+++ SUPPLIED RECORDS +++

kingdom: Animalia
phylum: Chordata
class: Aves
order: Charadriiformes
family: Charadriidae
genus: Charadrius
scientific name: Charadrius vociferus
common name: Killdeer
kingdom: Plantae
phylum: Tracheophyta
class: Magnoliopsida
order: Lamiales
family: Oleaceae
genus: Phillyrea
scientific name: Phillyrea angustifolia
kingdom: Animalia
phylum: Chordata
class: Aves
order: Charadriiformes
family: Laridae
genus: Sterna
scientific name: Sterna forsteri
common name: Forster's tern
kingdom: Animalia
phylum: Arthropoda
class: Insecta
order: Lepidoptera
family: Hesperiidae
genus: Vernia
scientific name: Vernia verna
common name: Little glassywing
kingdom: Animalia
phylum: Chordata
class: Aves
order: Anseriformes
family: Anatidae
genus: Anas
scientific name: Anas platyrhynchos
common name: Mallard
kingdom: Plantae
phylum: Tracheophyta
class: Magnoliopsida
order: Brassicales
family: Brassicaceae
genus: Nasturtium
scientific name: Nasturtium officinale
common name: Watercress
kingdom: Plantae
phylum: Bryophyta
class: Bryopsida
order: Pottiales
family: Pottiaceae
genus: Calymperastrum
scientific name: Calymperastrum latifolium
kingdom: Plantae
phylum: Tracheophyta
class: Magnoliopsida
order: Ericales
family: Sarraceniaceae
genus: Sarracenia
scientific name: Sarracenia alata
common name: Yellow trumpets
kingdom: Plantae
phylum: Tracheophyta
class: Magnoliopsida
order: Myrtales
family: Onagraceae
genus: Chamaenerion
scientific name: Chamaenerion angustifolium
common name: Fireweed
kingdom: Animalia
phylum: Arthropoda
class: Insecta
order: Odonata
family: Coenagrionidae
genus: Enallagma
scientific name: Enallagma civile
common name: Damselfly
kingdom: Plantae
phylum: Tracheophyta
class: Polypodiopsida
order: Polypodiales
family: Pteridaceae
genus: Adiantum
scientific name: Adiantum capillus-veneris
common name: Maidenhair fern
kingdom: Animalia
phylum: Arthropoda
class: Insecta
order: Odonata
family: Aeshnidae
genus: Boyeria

+++

# [WRITTEN INSTRUCTION]
Please put every line of the entries into a Markdown table with two columns, Row and Line. Number each row and leave out any blank lines.

# [OUTPUT FOR THIS EXERCISE]
| Row | Line |
|---|---|
| 1 | kingdom: Animalia |
| 2 | phylum: Chordata |
| 3 | class: Aves |
| 4 | order: Charadriiformes |
| 5 | family: Charadriidae |
| 6 | genus: Charadrius |
| 7 | scientific name: Charadrius vociferus |
| 8 | common name: Killdeer |
| 9 | kingdom: Plantae |
| 10 | phylum: Tracheophyta |
| 11 | class: Magnoliopsida |
| 12 | order: Lamiales |
| 13 | family: Oleaceae |
| 14 | genus: Phillyrea |
| 15 | scientific name: Phillyrea angustifolia |
| 16 | kingdom: Animalia |
| 17 | phylum: Chordata |
| 18 | class: Aves |
| 19 | order: Charadriiformes |
| 20 | family: Laridae |
| 21 | genus: Sterna |
| 22 | scientific name: Sterna forsteri |
| 23 | common name: Forster's tern |
| 24 | kingdom: Animalia |
| 25 | phylum: Arthropoda |
| 26 | class: Insecta |
| 27 | order: Lepidoptera |
| 28 | family: Hesperiidae |
| 29 | genus: Vernia |
| 30 | scientific name: Vernia verna |
| 31 | common name: Little glassywing |
| 32 | kingdom: Animalia |
| 33 | phylum: Chordata |
| 34 | class: Aves |
| 35 | order: Anseriformes |
| 36 | family: Anatidae |
| 37 | genus: Anas |
| 38 | scientific name: Anas platyrhynchos |
| 39 | common name: Mallard |
| 40 | kingdom: Plantae |
| 41 | phylum: Tracheophyta |
| 42 | class: Magnoliopsida |
| 43 | order: Brassicales |
| 44 | family: Brassicaceae |
| 45 | genus: Nasturtium |
| 46 | scientific name: Nasturtium officinale |
| 47 | common name: Watercress |
| 48 | kingdom: Plantae |
| 49 | phylum: Bryophyta |
| 50 | class: Bryopsida |
| 51 | order: Pottiales |
| 52 | family: Pottiaceae |
| 53 | genus: Calymperastrum |
| 54 | scientific name: Calymperastrum latifolium |
| 55 | kingdom: Plantae |
| 56 | phylum: Tracheophyta |
| 57 | class: Magnoliopsida |
| 58 | order: Ericales |
| 59 | family: Sarraceniaceae |
| 60 | genus: Sarracenia |
| 61 | scientific name: Sarracenia alata |
| 62 | common name: Yellow trumpets |
| 63 | kingdom: Plantae |
| 64 | phylum: Tracheophyta |
| 65 | class: Magnoliopsida |
| 66 | order: Myrtales |
| 67 | family: Onagraceae |
| 68 | genus: Chamaenerion |
| 69 | scientific name: Chamaenerion angustifolium |
| 70 | common name: Fireweed |
| 71 | kingdom: Animalia |
| 72 | phylum: Arthropoda |
| 73 | class: Insecta |
| 74 | order: Odonata |
| 75 | family: Coenagrionidae |
| 76 | genus: Enallagma |
| 77 | scientific name: Enallagma civile |
| 78 | common name: Damselfly |
| 79 | kingdom: Plantae |
| 80 | phylum: Tracheophyta |
| 81 | class: Polypodiopsida |
| 82 | order: Polypodiales |
| 83 | family: Pteridaceae |
| 84 | genus: Adiantum |
| 85 | scientific name: Adiantum capillus-veneris |
| 86 | common name: Maidenhair fern |
| 87 | kingdom: Animalia |
| 88 | phylum: Arthropoda |
| 89 | class: Insecta |
| 90 | order: Odonata |
| 91 | family: Aeshnidae |
| 92 | genus: Boyeria |